Acting U.S. Attorney William Leone said he was pleased with Szeliga's plea but declined to discuss specifics of her case or the ongoing investigation.

"I do feel like the charge we brought today or that she pleaded guilty to today, reflects a fair view of the evidence," he said.

Securities attorney Andrew Stoltmann of Chicago said Szeliga's agreement was a significant victory for prosecutors.

"Once the CFO flips, that is huge in any case that the Department of Justice is going after," Stoltmann said. "From the prosecutor's standpoint, they kind of use that CFO's knowledge to go after the CEO or anyone higher up than the CFO."

Former Chief Executive Joseph Nacchio is named in a civil lawsuit filed by the Securities and Exchange Commission but does not face criminal charges. His attorney, Charles Stillman, said Nacchio maintains his innocence.

The SEC has said the fraud at Qwest Communications International Inc., the dominant local phone provider for 14 mostly Western states, occurred between April 1999 and March 2002, allowing it to improperly report approximately $3 billion in revenue that helped its 2000 merger with U S West.

Qwest later restated earnings from 2000 and 2001 to erase about $2.2 billion in revenue and then agreed last year to pay $250 million to settle SEC fraud charges in a deal that excluded individual officers. The company did not admit wrongdoing.

Szeliga joined Qwest in 1998 and was promoted to CFO in March 2001. She stayed in that job until 2002 when she became executive vice president of finance before resigning in August 2003.

In a 16-page plea agreement, Szeliga said she and other senior executives knew in late April 2001 that some business units would fail to meet revenue targets for the first six months of that year.

She said she and other executives also knew that Qwest improperly booked revenue from one-time sales of equipment and fiber-optic swaps as recurring to meet those targets. Szeliga sold 10,000 shares of stock at $41 per share on April 30, 2001, earning a net profit of $125,000.

Leone declined to identify the other executives outlined in the agreement.

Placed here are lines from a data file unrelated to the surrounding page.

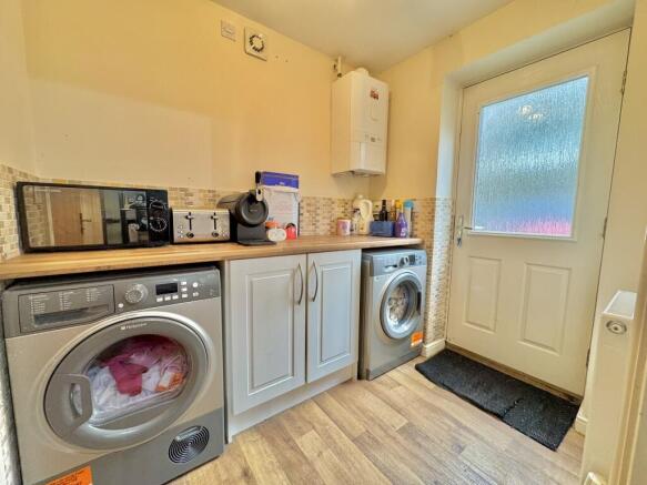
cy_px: 242
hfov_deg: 102.1
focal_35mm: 14
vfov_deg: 85.7
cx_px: 324
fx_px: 262
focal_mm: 2.22
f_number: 2.2
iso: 160
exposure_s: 1/50
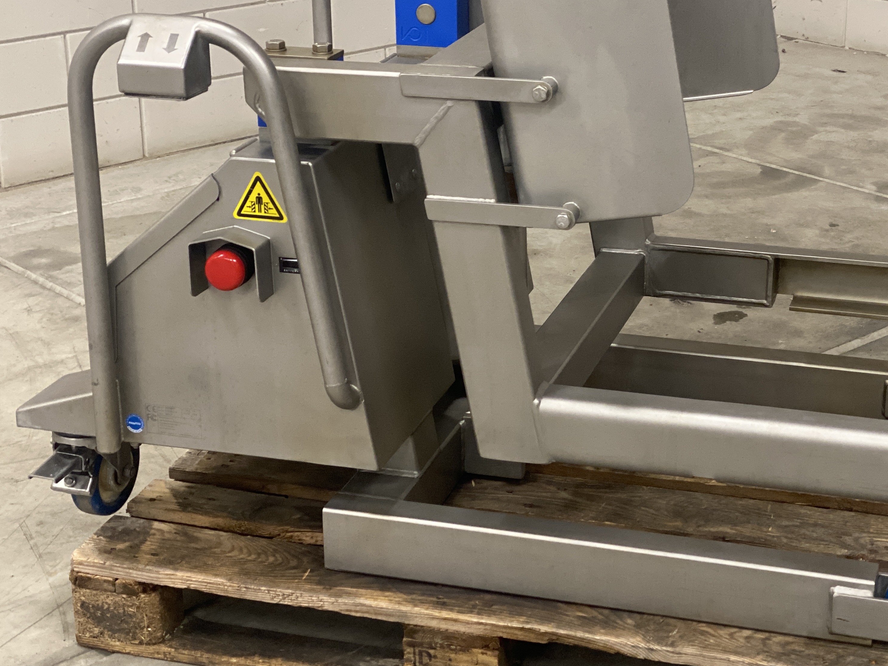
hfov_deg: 27.3
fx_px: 1821
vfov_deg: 20.7
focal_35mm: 71
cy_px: 273
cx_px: 532
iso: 320
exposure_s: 1/33
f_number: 2
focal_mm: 6
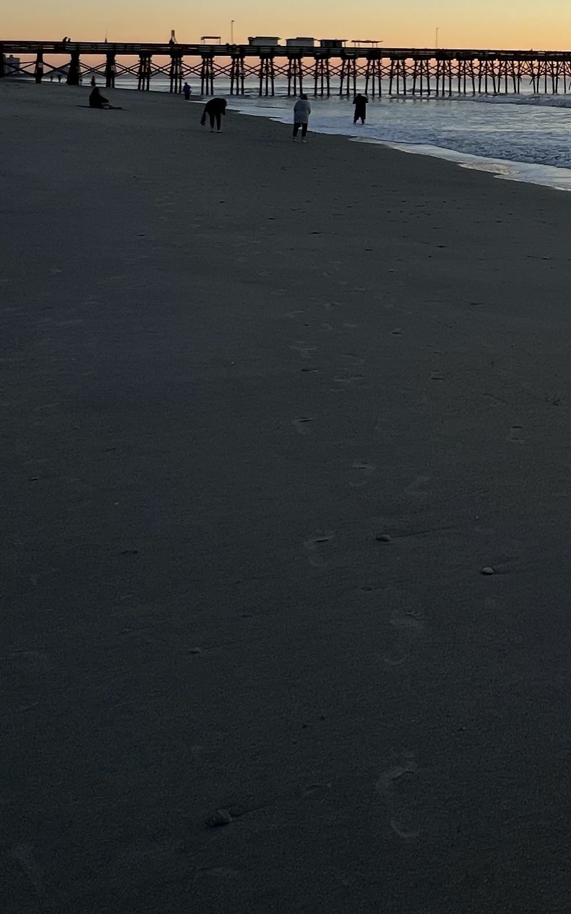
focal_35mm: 35
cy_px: 77
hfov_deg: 29.5
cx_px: 733
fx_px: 871
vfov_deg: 48.9
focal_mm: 1.57
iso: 32
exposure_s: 1/536
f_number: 1.8
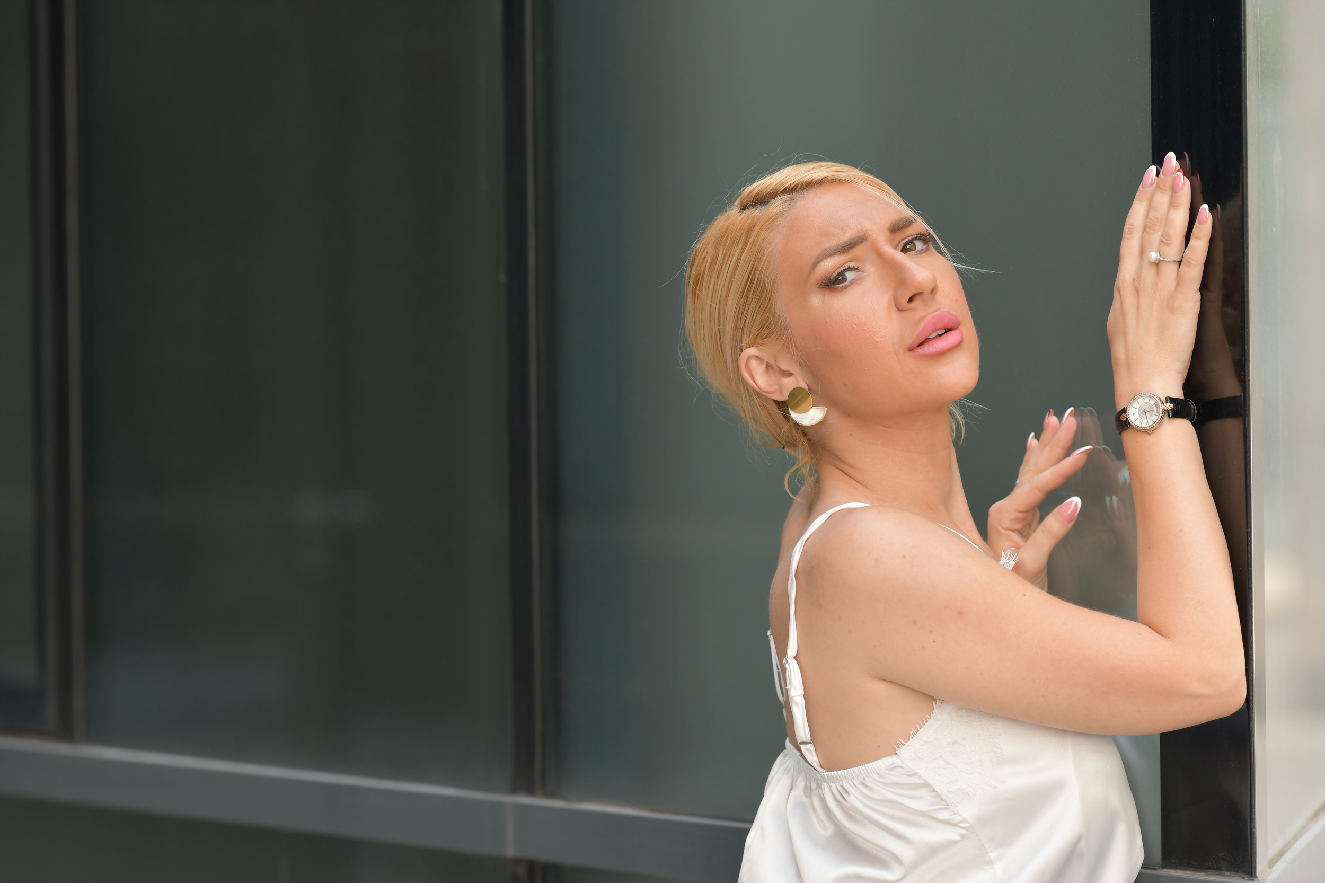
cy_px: 442
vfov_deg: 6.9
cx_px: 662
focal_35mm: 200
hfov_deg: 10.3
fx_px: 7360
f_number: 5
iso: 400
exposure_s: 1/250
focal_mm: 200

In addition to Nacchio, Szeliga and five other former executives also were accused by the SEC of orchestrating massive financial fraud. The SEC wants all to repay an amount to be determined at trial and civil penalties, though it has reached an undisclosed deal with Szeliga.

The lawsuit blamed Nacchio and others of pressuring employees to meet revenue and earnings goals through bogus sales procedures. The SEC said Nacchio, Szeliga and former CFO Robert Woodruff were the scheme's overseers.

The SEC also alleged the three cashed in Qwest shares during this time, profiting by roughly $300 million.

Nacchio recently asked a judge to dismiss the SEC charges against him, arguing that the allegations "is not the stuff of securities fraud."

The Justice Department investigation of Qwest began in February 2002. Szeliga initially was a witness, testifying before a House subcommittee and later at the conspiracy and fraud trial of four former midlevel managers involved in an Internet deal involving Arizona schools.

Of the defendants, two were acquitted, another was sentenced to probation and the fourth is expected to receive probation.